“It’s important to discuss how we ensure that NGO can actually contribute towards a free and open Internet.”

We interviewed Florian Schuetz, from the Swiss Federal Office for Cyber Security and OECD Working Party on Digital Security, on the sidelines of the first Common Good Cyber Workshop in Washington D.C., which brought together 120 key players in the global cybersecurity field. Common Good Cyber is a collaborative effort aimed at building sustainable funding models to support those who secure the Internet for everyone. 

You can watch the full interview here.

What was the message to the cyber community?

My message to the cyber community is that the Internet is functioning because a lot of different groups contribute to its functioning, among them NGOs and not for profits, and it’s important to keep them running. It’s important to discuss how we ensure that they can actually contribute towards a free and open Internet.

Why do you think it’s so difficult for orgs to find funding?

I think there are different forces at play. One is that there is not a lot of transparency. Quite often, we don’t see what they do and what’s the threat they protect us against. And secondly, it’s also difficult for them to promote what they do; after all, they are in an environment where they sometimes have to operate silently.

And I think one is that we need to have a better understanding – also with non-cybersecurity people – of what is needed to keep everything running and also enable them to make decisions. Where should priorities go? Where should investments go?

What are your hopes for this gathering and this effort?

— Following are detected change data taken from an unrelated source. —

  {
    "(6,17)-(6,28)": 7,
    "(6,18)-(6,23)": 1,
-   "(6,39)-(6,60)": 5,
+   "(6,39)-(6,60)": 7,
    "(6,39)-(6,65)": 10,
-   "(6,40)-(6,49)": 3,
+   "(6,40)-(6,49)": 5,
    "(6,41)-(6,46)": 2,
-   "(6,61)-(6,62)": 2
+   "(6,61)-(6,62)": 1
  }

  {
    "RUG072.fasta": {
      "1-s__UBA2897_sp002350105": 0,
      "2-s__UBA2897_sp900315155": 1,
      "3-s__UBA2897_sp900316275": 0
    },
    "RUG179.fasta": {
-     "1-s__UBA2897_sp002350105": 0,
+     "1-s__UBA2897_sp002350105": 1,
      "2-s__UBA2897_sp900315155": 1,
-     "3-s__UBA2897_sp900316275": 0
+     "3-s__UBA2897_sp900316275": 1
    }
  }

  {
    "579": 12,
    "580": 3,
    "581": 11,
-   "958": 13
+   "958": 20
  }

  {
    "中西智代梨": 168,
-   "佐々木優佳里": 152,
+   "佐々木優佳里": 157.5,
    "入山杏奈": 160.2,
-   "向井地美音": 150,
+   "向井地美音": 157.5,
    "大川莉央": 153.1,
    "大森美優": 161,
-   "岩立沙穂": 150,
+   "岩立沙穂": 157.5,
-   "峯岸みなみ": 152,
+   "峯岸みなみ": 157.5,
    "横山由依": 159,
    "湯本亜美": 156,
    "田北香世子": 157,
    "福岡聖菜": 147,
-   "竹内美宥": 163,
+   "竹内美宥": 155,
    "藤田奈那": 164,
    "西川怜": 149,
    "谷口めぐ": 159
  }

We have a very diverse crowd here and I really hope that together we can find solutions to have a balanced investment in the different players in the Internet, especially NGOs, and we can also show better where is an NGO contributing and what is the value? I think one very important step is quantifying value and quantifying what the benefits are for everyone.

I really hope we find some solutions here and some common agreement. How we could actually use that to make everything more transparent.

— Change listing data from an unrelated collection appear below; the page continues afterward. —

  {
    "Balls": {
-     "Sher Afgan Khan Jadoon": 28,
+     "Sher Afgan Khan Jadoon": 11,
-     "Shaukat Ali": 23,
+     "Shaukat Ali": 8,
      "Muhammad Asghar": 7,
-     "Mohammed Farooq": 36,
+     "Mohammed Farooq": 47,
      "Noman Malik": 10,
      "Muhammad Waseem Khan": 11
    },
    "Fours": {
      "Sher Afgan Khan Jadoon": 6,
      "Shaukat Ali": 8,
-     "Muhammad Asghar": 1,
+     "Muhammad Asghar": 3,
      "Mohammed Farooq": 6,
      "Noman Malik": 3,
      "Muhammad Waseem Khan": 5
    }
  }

What’s the risk if we can’t find more funding for these cyber nonprofits?

If we can’t find more funding for the NGOs and nonprofits, one of the risks is that they can’t operate.

I would like to differentiate two broad categories. One is NGOs. They are not for profits that operate infrastructure. If they lack the funding, they can’t operate the infrastructure. There will be a void in a service that will be filled either by a commercial entity or by someone else. And there the question is: Is that a bad thing? How does that influence the set up? Does that lead to censorship? Does that lead to less freedom and that needs to be carefully analyzed? Should we get there? I think it’s better to find upfront solutions to not get there.

The other one is more on the research side, on the policy making side. If we lose funding there, I fear that we do not discuss the big theories, and we will miss opportunities in the future and be in a reactive mode… That’s the biggest risk there.